### WRITTEN TASK
Using the listing below, retype exactly the lines starting at the one with "Professionelle og hyggelige e" and ending at the one with "органы и партнерам.", and include both.

### RAW DATA

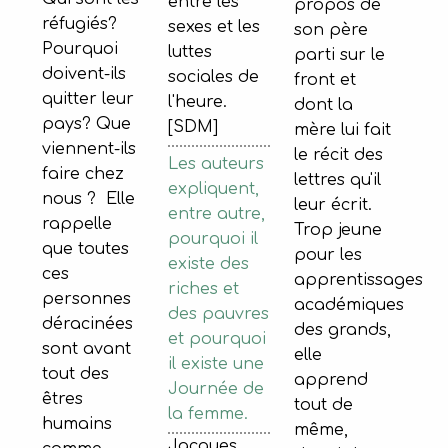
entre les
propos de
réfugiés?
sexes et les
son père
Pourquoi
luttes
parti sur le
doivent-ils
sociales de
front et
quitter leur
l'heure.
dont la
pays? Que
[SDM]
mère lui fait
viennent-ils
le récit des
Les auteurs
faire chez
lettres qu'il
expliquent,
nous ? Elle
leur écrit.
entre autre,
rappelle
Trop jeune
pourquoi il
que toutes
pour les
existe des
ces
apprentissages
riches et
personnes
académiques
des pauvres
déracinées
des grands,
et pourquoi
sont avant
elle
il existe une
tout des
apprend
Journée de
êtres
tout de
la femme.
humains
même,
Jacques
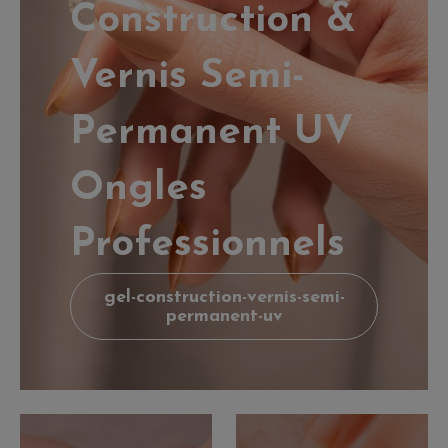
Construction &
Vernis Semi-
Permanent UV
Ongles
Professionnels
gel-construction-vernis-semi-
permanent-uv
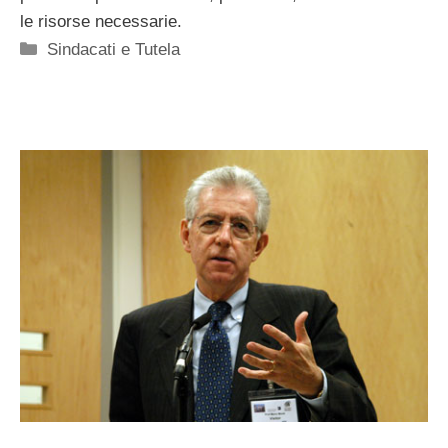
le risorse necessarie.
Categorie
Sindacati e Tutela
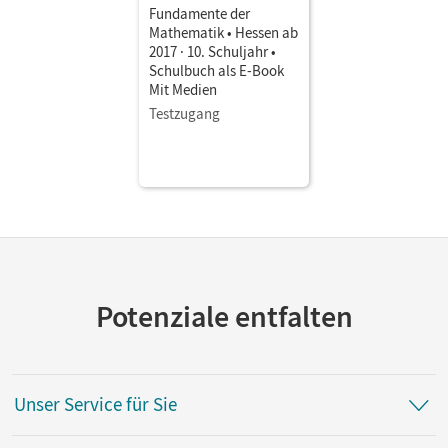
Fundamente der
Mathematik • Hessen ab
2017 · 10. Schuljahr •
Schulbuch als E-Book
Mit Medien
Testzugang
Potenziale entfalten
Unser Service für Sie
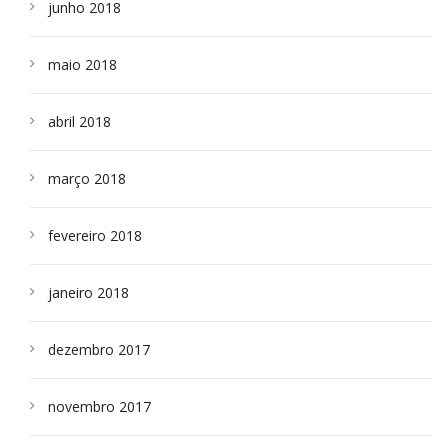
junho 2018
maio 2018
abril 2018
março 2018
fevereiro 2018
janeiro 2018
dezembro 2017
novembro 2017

...

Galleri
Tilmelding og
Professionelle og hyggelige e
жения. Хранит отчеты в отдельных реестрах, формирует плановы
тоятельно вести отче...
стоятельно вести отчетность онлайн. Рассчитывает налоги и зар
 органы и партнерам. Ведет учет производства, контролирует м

### ANSWER SPACE
Professionelle og hyggelige e
жения. Хранит отчеты в отдельных реестрах, формирует плановы
тоятельно вести отче...
стоятельно вести отчетность онлайн. Рассчитывает налоги и зар
 органы и партнерам. Ведет учет производства, контролирует м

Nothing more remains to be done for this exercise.